Les conséquences sont aussi psychologiques. Dans de nombreux témoignages, les parents décrivent la honte de ne pas pouvoir nourrir leurs enfants. « Le pire, c’est quand l’enfant demande à manger et qu’on ne peut rien faire », confie une mère du quartier Carrefour-Feuilles. Cette culpabilité silencieuse mine le moral collectif, nourrit la colère et la résignation.

Quand “manger des herbes” devient symbole

“Manger des herbes” n’est pas qu’une image : c’est une vérité douloureuse.

Dans plusieurs régions rurales, les habitants consomment des feuilles bouillies, parfois non comestibles à long terme, juste pour calmer les crampes de la faim. Des herbes comme le « fèy bouswèl » ou le « fèy zaboka » sont désormais utilisées en substitution de légumes.

Cette image résume tout : quand le pays en vient à se nourrir de ce que la nature offre au hasard, cela signifie que les structures humaines – politiques, économiques, sociales – ont failli.

Quelles issues ?

L’aide humanitaire reste vitale. Le PAM, l’UNICEF, Action contre la Faim et d’autres ONG multiplient les distributions. Mais ces efforts ne couvrent qu’une partie du problème. Le PAM estime avoir besoin de 94 millions de dollars supplémentaires pour répondre à la demande des trois prochains mois.

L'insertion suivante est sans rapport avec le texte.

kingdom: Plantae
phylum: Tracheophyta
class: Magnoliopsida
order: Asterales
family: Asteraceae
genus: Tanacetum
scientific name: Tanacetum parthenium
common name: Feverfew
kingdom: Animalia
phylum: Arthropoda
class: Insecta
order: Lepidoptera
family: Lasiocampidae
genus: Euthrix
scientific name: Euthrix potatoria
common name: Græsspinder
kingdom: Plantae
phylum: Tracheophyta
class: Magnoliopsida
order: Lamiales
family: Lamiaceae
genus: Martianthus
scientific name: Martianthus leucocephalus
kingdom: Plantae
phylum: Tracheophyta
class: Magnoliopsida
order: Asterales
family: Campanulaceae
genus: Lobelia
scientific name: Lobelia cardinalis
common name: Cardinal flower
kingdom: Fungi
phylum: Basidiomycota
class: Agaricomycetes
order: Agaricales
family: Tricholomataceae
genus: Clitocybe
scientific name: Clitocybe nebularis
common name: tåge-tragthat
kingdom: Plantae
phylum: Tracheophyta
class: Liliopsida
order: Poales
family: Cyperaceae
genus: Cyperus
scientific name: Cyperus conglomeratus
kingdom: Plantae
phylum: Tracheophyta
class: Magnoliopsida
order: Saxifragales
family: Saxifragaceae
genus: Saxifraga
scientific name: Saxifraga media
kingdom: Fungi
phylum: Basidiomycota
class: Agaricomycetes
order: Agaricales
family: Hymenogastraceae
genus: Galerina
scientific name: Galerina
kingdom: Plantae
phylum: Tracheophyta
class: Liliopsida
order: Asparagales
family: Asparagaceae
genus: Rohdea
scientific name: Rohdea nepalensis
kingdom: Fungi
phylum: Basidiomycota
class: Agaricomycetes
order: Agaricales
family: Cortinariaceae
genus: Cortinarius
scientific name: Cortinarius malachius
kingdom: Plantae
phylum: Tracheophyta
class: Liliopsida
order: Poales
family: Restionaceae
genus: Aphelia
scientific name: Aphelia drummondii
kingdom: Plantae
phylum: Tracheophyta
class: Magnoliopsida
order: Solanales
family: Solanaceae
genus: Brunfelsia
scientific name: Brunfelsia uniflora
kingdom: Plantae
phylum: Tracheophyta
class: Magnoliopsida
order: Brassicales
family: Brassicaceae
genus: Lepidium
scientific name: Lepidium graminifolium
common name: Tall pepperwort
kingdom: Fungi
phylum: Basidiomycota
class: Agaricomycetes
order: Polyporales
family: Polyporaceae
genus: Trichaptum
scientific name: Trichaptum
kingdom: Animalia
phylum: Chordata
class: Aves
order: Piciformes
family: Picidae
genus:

Cependant, au-delà de l’urgence, des solutions durables sont nécessaires :

         •        Sécuriser les routes et les zones agricoles. Sans sécurité, aucun transport, aucune récolte, aucune vente n’est possible.

         •        Renforcer la production locale. Soutenir les paysans avec des semences, de l’eau, de l’équipement et des marchés accessibles.

         •        Stabiliser la monnaie et maîtriser l’inflation. Sans stabilité économique, toute aide devient un pansement sur une plaie ouverte.

         •        Investir dans la résilience communautaire. Former les jeunes à l’agroécologie, encourager la diversification alimentaire, promouvoir les programmes scolaires nourriciers.

         •        Mobiliser la diaspora et les partenaires internationaux. Le changement passe aussi par la pression et la solidarité globale.

Appel à la conscience

La faim qui ravage Haïti n’est pas une fatalité : c’est une conséquence. Conséquence d’un système économique inégal, d’un abandon rural, d’une insécurité prolongée et d’une gouvernance vacillante.

Quand un pays en arrive à ce que ses citoyens mangent des herbes pour survivre, c’est le signe que la société entière est en danger.

Un jour, peut-être, on racontera ce moment comme un tournant. Mais pour cela, il faut regarder la réalité en face : la faim tue lentement, mais sûrement. Et chaque bol vide, chaque feuille bouillie, chaque estomac creux, est un appel à reconstruire la dignité d’un peuple.